This reply is prompted by consumer f” who gave a touch:

Try changing to binary.

So I did…

1

1

2

10

5

101

10

1010

21

10101

42

101010

85

1010101

The sample turns into apparent at this level:

The sequence is a binary quantity n digits lengthy beginning with a 1 and alternating 1s and 0s (then transformed again to decimal, in fact).

This means the reply is:

10101010 which is 170 in decimal.

And to hyperlink it to the earlier solutions:

Double whether it is odd and double+1 whether it is even works as a result of when it’s odd meaning the final digit in binary is a 1. So to proceed the sequence we should add a zero to the top.

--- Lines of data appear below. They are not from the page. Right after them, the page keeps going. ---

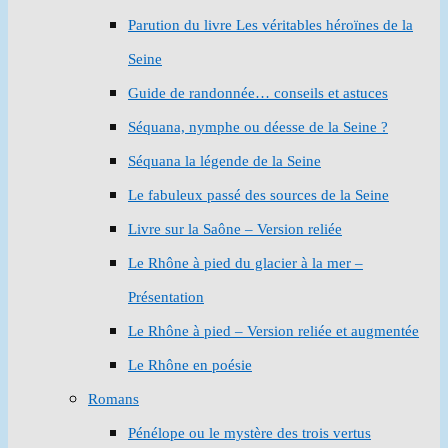
Parution du livre Les véritables héroïnes de la
Seine
Guide de randonnée… conseils et astuces
Séquana, nymphe ou déesse de la Seine ?
Séquana la légende de la Seine
Le fabuleux passé des sources de la Seine
Livre sur la Saône – Version reliée
Le Rhône à pied du glacier à la mer –
Présentation
Le Rhône à pied – Version reliée et augmentée
Le Rhône en poésie
Romans
Pénélope ou le mystère des trois vertus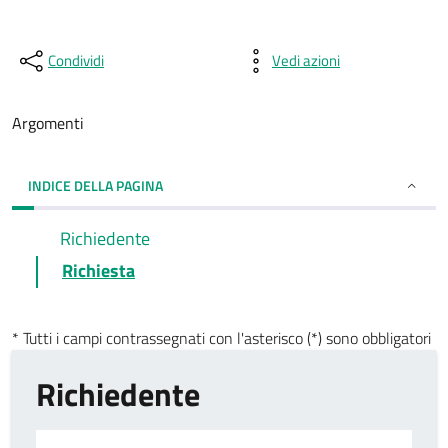
Condividi
Vedi azioni
Argomenti
INDICE DELLA PAGINA
Richiedente
Richiesta
* Tutti i campi contrassegnati con l'asterisco (*) sono obbligatori
Richiedente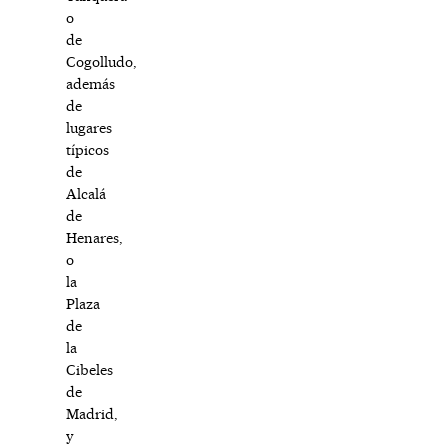
o
de
Cogolludo,
además
de
lugares
típicos
de
Alcalá
de
Henares,
o
la
Plaza
de
la
Cibeles
de
Madrid,
y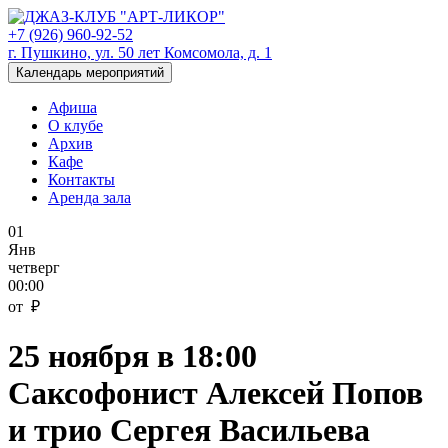
+7 (926) 960-92-52
г. Пушкино, ул. 50 лет Комсомола, д. 1
Календарь мероприятий
Афиша
О клубе
Архив
Кафе
Контакты
Аренда зала
01
Янв
четверг
00:00
от ₽
25 ноября в 18:00
Саксофонист Алексей Попов
и трио Сергея Васильева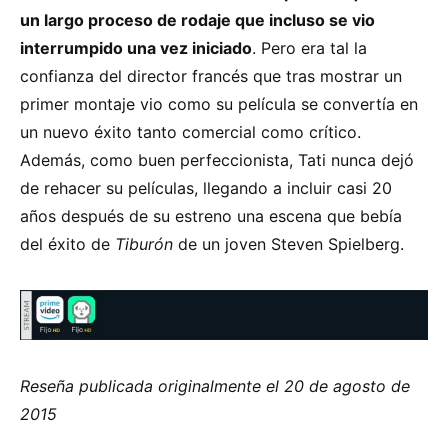
un largo proceso de rodaje que incluso se vio
interrumpido una vez iniciado
. Pero era tal la
confianza del director francés que tras mostrar un
primer montaje vio como su película se convertía en
un nuevo éxito tanto comercial como crítico.
Además, como buen perfeccionista, Tati nunca dejó
de rehacer su películas, llegando a incluir casi 20
años después de su estreno una escena que bebía
del éxito de
Tiburón
de un joven Steven Spielberg.
Reseña publicada originalmente el 20 de agosto de
2015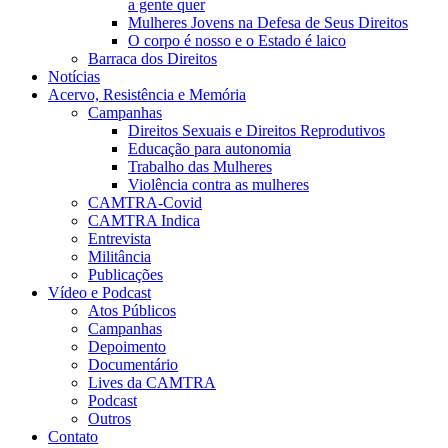
a gente quer
Mulheres Jovens na Defesa de Seus Direitos
O corpo é nosso e o Estado é laico
Barraca dos Direitos
Notícias
Acervo, Resistência e Memória
Campanhas
Direitos Sexuais e Direitos Reprodutivos
Educação para autonomia
Trabalho das Mulheres
Violência contra as mulheres
CAMTRA-Covid
CAMTRA Indica
Entrevista
Militância
Publicações
Vídeo e Podcast
Atos Públicos
Campanhas
Depoimento
Documentário
Lives da CAMTRA
Podcast
Outros
Contato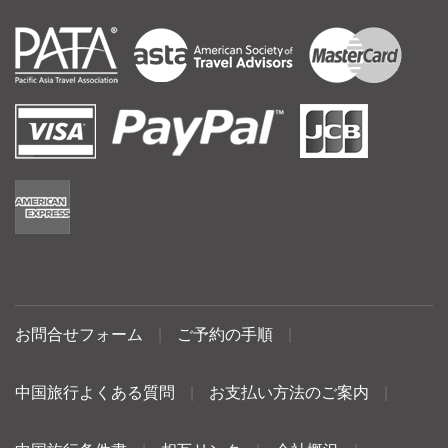
お問合せフォーム
|
ご予約の手順
|
中国旅行よくある質問
|
お支払い方法のご案内
|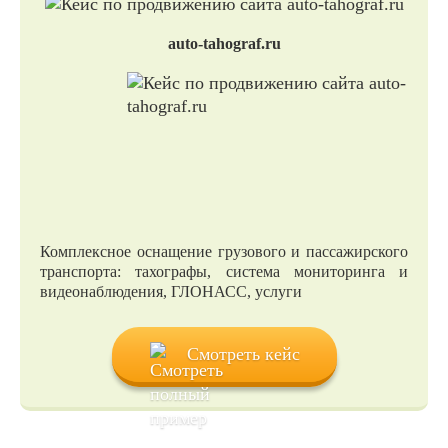
auto-tahograf.ru
Комплексное оснащение грузового и пассажирского
транспорта: тахографы, система мониторинга и
видеонаблюдения, ГЛОНАСС, услуги
Смотреть кейс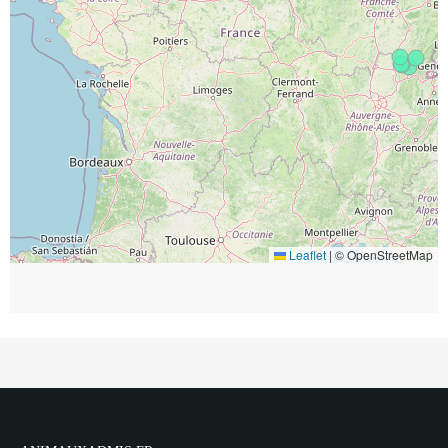
Leaflet
|
© OpenStreetMap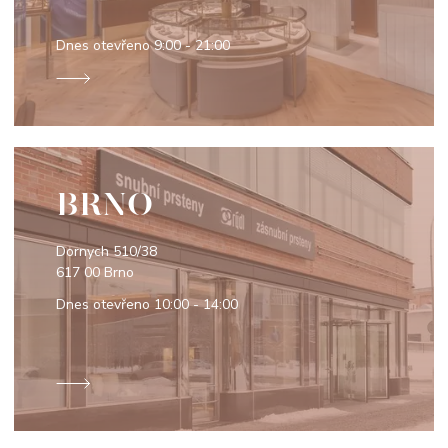
Dnes otevřeno
9:00 - 21:00
BRNO
Dornych 510/38
617 00 Brno
Dnes otevřeno
10:00 - 14:00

This is equal to multiplying by 2. When it’s even we have to add a 1 on the top. We know that including a 0 on the top is multiplying by 2 so including a 1 on the top is multiplying by 2 and including 1.

and

My different reply of $f(n)=2^n+f(n−2)$ works by contemplating the ability growth of a binary quantity. For any given member of the sequence you can also make the factor two additional on by including a brand new energy of two which is 2 orders of magnitude larger than the earlier highest. So in case you take a look at $f(5) = 42 = 101010 = 2^5+2^3+2^1$ then you’ll be able to add a brand new energy of two to the start to provide $2^7+2^5+2^3+2^1 = 1010101 = 85$.